Prognosis of focal epilepsy

No doctor can give an accurate prognosis of the course and results of PE. It all depends on the type of pathology and the complexity of its course. For example, the idiopathic variant is characterized by the absence of cognitive impairment. Very often, the pathology resolves spontaneously, so it is almost impossible to predict the outcome.

Symptomatic is due to the influence of the pathological focus on the patient’s body. The prognosis is unfavorable for the development of tumors; in children, this form entails a delay in mental development. As a rule, without appropriate treatment, this form of the disease progresses extremely rapidly.

According to experts, in more than 70% of cases of disease manifestations after surgery, a sharp improvement in the patient’s condition is observed. Subsequently, complete relief from the disease is noted in 30% of cases.

Types of partial seizures

As described earlier, several options for the development of this type of disease are possible. Let's take a closer look at each of them:

• The temporal one occupies the position of the most common type, accounting for 50-60% of all cases associated with distortion of neural connections.
• Frontal is the second most common manifestation; in approximately 25% of cases the disease is associated with this pathology.
• Occipital appears quite rarely, in no more than 10% of patients.
• Parietal almost never occurs and has a probability of occurrence of less than 1%.

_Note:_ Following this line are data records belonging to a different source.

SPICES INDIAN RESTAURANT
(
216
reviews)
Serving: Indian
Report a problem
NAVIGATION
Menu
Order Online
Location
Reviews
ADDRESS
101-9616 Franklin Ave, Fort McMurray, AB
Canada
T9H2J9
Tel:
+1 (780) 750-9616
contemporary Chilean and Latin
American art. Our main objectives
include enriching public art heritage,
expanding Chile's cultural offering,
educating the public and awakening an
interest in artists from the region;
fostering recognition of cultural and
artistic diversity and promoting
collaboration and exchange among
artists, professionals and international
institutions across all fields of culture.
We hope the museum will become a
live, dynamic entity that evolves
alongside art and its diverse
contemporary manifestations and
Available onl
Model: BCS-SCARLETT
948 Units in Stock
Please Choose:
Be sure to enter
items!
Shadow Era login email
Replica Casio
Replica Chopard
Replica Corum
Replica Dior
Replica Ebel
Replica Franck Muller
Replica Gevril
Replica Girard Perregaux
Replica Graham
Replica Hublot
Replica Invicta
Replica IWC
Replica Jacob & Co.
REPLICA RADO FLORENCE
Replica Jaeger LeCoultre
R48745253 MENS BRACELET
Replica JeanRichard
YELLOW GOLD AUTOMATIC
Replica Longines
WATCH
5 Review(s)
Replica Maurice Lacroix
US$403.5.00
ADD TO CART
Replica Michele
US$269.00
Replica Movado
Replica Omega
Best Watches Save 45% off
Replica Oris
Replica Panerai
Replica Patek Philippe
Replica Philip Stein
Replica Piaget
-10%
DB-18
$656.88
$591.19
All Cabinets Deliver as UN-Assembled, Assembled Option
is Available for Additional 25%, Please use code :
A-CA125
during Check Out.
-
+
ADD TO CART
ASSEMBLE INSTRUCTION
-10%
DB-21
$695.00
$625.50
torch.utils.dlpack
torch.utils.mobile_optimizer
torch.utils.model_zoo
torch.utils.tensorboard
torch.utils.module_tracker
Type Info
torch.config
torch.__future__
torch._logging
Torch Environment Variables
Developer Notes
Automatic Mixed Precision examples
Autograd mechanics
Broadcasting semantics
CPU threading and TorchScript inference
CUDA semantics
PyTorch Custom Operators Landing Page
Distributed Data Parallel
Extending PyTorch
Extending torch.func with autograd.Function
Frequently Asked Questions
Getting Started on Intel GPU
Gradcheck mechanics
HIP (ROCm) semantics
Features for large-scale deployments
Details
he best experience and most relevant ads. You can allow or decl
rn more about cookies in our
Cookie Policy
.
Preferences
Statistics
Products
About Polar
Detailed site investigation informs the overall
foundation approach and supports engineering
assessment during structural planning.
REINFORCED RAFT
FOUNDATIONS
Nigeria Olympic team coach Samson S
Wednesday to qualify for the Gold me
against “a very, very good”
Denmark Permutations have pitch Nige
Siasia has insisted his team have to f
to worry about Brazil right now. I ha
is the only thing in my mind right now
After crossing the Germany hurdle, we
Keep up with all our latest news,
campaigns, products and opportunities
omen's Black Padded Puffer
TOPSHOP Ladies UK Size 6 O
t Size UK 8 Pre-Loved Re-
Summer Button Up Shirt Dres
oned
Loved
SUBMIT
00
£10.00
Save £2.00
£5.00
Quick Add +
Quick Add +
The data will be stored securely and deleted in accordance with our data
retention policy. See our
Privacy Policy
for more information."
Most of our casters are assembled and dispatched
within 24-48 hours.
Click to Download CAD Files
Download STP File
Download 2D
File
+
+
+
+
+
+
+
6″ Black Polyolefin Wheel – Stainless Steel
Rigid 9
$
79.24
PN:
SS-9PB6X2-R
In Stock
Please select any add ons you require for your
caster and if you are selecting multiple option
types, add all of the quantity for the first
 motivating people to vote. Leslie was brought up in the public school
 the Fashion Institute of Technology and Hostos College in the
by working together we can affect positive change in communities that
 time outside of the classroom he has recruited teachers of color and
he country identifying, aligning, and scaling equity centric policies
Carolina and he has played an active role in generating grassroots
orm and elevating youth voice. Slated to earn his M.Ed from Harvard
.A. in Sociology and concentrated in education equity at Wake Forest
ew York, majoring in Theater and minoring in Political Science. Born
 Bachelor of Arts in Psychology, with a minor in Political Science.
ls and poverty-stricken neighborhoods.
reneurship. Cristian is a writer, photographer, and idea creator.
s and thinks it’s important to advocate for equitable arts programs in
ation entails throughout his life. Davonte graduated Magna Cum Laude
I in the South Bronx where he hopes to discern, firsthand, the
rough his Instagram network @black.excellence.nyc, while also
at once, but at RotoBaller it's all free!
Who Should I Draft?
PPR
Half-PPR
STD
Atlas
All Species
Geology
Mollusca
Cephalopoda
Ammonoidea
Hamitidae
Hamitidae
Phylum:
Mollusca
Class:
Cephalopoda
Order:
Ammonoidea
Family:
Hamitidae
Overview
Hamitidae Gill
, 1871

The localization of the lesion is determined using an EEG (electroencephalogram). Most often, diagnosis is carried out while the patient is at rest, but the most accurate results can be obtained only during an attack. To create such a situation, with the consent of the patient, special means are used.

In addition to classification according to local criteria, there is also a system of differences based on severity. The following forms are distinguished:

• Simple - not accompanied by a distortion of consciousness, manifestations are variable and determined by the region.
• Complex - simple seizures with simultaneous impairment of consciousness.
• Secondary generalized (convulsive) - develops from simple and complex seizures, accompanied by convulsions.